次に私の脳裏に浮かんだのが、「これは何処かで見たことのある売り方だなぁ」という思いだった。「いつか見た光景」だと感じたが、しばらくは思い当たらなかった。『ONE to ONEマーケティング』を読了して数ヶ月経った頃に、近所の商店街で比較的遅くまで残っていた八百屋と酒屋が代替わりした時の「これから、大丈夫かな」と感じた時のことを思い出した。70年代の頃である。その頃には酒屋は「量り売り」も店頭での「もっきり」(立ち飲み)もなくなり瓶詰や缶詰などのパッケージ商品のみの商いになっていたが、八百屋はまだ陳列台に野菜や果物や自家製の漬物を並べている昔からの業態で、馴染みのお客との会話が普通に飛び交うような店だった。代替わりは店主の死によってなされたのだが、あの「親父さん」の死は商いにとって相当な打撃だろうと想像した。まだ老齢になった「お母さん」はいたが、私の「大丈夫かな」というのは、若い店主になるのだからむろん店を切り盛りする「労力」のことではなく、「親父さん」の馴染み客との関係のことだった。この際の「関係」とは、「親父さん」が長年かけて積み上げてきた顧客のライフスタイルや嗜好や家族構成などに関する知識に他ならない。それがリセットされてしまうことに私は八百屋の「経営危機」を感じたのだ。

そして、その「親父さん」の馴染み客との「関係づくりと顧客知識」こそが、ドン・ペパーズとマーシャ・ロジャーズの考える「顧客データベース」による「ONE to ONEマーケティング」なのだと気づくことになる。親父さんの頭の中が数十年かけて蓄積されたデータベースであり、半径500メートル程度の商圏の馴染み客の「家族構成」、「ライフスタイル」、「好み」、旬のものに対する態度」などが時系列にインプットされているのである。「蕗の薹」、「伽羅蕗」、「葉唐辛子」、「山独活」、「銀杏」などのその時季にしか店頭に並ばない旬の商品を、それを炊くことなどが家庭の歳時記のように習慣となっている馴染み客のために仕入れて店頭に並べ、その調理法を知らない若い主婦に「○○さんが上手だから聞くといいよ」と人と人をつないで売り上げを伸ばす。まさに「商い」の極意であり、その八百屋は馴染み客にとっての「小さなコミュニティ」だったのである。したがって、どんなにご近所の便利なところに八百屋が開店しても、ちょっと遠い馴染みの店に足をのばしても買い物に行くことになる。まさしく「ONE to ONEマーケティング」の極地である。そして、「商い」する品物・サービスが「共感性」という商品特性を持っている文化芸術であることから、劇場ホールのマーケティングの極意は「八百屋の親父」に尽きると思ったのだ。

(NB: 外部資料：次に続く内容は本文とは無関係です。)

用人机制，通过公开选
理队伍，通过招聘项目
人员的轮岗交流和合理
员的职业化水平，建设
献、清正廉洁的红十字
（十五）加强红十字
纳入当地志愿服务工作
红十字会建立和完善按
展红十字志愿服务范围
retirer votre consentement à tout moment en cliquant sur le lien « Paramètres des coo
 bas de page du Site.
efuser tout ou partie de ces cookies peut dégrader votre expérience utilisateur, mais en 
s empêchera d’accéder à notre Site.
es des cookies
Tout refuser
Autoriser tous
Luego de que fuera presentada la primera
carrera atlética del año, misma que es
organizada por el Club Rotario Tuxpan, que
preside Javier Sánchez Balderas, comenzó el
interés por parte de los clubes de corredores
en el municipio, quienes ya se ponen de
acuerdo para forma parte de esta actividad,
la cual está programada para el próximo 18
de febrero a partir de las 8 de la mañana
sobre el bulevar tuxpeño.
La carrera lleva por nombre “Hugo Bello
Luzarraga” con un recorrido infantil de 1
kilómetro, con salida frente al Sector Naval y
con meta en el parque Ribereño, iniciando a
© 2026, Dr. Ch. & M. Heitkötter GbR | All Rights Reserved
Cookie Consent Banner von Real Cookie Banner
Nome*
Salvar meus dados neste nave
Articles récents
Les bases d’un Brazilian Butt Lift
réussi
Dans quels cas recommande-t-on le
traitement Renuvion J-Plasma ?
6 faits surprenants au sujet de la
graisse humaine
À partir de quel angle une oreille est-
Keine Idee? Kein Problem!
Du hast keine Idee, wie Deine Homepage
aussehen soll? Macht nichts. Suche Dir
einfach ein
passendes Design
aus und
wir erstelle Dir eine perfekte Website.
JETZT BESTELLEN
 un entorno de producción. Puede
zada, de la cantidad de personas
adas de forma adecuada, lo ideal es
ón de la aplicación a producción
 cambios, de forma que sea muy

経営学の巨人と言われるピーター・ドラッカーも、マーケティングの父と言われるフィリップ・コトラーも、「マーケティングはセリングを不要にする」と言っている。つまり、マーケティングとは「売る」ことではなく、私が良く口にする「売れる環境をつくること」なのであり、「八百屋の親父」はその「売れる環境」そのものなのだと私は思っている。そして、まさしく「カスタマイズ化されたサービス」を提供するのである。大店法以降、どの町にも郊外にいくつかのスーパーがあり、多くの買物客で賑わっているが、スーパーやコンビニはポスシステムでレジの入力が中央の演算センターにデータが集積されて、この町の「売れ筋商品」や季節毎の「売れ筋」が統計数字として出るのだが、その街のスーパーの品揃えはどのスーパーに行ってもほとんど変わらない。どこかのスーパーで仮に食中毒事案などの不祥事があっても、別のスーパーに乗り換えればよいだけのことである。店員は陳列棚に品物を並べるだけの人間で、顧客との「関係づくり」の役割は持っていない。そのような「関係づくりの変数」を限りなく零に近づける経済合理化と効率化によって、スーパーやコンビニが失ったものは計り知れない。「売れる環境」は近くにあるとかの利便性のみなのである。

私が芸術選奨文部科学大臣賞をいただいた贈賞理由は「親子のコミュニケーションを取り戻す目的を持つ『私のあしながおじさんプロジェクト for Family』が軌道に乗り、大きな成果を上げた。そのほか,『まち元気プロジェクト』など、地域の文化資本や資源を活用して、継続的に地域社会の活性化を図っている」というものである。これはアーラに赴任して10年間で積み上げてきた劇場経営の手法に対するもので、その原点は「八百屋の親父」の経営手法であり、マーケティング作法だったのだ。それはおそらく経営合理化とか経済効率化とはもっとも遠くにある運営方法である。しかし、スーパーやコンビニが失った「体温のある」マネジメント手法であり、だからこそ「芸術の殿堂より人間の家」なのである。